The private school sector says the fact more than 400 of its schools would lose out shows the Catholic sector is wrong to suggest it has been singled out for harsh treatment by the government.
The Catholic sector has reacted furiously to the funding changes, claiming it will have to increase fees massively at many schools to make up for the shortfall. 

The Independent Schools Council of Australia (ISCA) says it supports the government's model because it creates a more even playing field for schools.
The council outlined its argument in a submission to a Senate inquiry examining the funding changes. The Greens and many members of the Senate crossbench say they will use the inquiry to decide whether to support or reject the new funding model. 

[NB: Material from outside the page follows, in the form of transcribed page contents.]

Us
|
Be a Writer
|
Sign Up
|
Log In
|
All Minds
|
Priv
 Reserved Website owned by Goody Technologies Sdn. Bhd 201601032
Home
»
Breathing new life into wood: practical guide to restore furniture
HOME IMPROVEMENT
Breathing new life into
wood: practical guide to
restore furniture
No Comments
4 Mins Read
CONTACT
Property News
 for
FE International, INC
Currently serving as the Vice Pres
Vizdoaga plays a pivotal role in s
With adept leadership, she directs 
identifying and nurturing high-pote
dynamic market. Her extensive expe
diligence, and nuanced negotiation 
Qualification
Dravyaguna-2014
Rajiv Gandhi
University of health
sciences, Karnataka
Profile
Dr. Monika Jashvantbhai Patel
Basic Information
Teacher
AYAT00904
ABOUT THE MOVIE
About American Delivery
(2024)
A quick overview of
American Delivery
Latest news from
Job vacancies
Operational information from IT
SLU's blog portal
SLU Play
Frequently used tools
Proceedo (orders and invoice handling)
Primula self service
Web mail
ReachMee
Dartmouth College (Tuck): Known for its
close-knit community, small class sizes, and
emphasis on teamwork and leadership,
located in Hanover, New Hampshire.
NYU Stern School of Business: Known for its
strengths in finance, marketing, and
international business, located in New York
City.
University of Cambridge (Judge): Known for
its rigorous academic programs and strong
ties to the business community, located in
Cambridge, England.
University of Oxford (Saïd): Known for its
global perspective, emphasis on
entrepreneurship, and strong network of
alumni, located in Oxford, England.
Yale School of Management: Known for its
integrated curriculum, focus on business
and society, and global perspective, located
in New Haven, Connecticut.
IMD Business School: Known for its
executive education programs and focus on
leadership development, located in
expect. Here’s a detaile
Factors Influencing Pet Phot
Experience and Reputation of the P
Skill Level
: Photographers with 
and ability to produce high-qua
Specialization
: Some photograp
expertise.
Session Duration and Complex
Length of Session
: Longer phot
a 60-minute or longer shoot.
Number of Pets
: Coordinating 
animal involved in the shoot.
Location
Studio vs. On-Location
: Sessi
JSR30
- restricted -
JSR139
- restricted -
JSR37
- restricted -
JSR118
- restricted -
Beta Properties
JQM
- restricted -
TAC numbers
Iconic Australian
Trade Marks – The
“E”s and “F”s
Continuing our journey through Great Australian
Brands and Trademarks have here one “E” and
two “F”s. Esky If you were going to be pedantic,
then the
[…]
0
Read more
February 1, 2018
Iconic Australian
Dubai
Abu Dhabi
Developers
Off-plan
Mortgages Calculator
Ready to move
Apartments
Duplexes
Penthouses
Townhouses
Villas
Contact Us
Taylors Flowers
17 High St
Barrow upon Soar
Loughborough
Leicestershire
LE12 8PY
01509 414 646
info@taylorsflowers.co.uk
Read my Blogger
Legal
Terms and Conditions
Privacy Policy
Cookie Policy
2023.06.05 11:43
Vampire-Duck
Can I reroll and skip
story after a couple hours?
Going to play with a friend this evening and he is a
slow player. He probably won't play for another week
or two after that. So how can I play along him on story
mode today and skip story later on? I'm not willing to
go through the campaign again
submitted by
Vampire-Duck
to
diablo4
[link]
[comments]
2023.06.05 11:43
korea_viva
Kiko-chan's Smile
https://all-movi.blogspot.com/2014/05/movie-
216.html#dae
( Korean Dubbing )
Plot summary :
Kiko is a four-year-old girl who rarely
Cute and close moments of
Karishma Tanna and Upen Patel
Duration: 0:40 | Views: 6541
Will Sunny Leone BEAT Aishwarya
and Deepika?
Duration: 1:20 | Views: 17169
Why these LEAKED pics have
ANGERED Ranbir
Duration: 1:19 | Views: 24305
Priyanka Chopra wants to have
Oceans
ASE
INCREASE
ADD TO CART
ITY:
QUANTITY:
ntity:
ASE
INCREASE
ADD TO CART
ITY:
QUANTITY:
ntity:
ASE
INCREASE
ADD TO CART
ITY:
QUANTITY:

The government has previously estimated that 350 schools would be worse off than under current arrangements, with slower funding growth, while 24 mostly high-fee schools would have their funding cut.
The ISCA says that, based on its analysis of Department of Education modelling, it believes 423 private schools will be worse off over the decade than under the current legislation.
"Recent media coverage and statements from Catholic school system leaders give the impression that Catholic systemic schools are the only schools adversely impacted by the proposed changes," the council's chief executive, Colette Colman, said. 
"That such a large proportion of independent schools are impacted by the proposal clearly dispels any perception that the government is targeting one section of the non-government sector over another.
"However, ISCA believes that the opportunity to establish a consistent and equitable funding baseline for all non-government schools should be our highest priority.
"Continuing to seek to protect inconsistently applied funding arrangements that distort the non-government school relativities is no longer in anybody's interests, particularly not Australian school students."
While some elite private schools will have their funding cut under the new model, others such as King's in Sydney and Caulfield Grammar School in Melbourne would receive significant funding boosts.
Many of the schools that would be better off charged low to medium fees, Ms Colman said.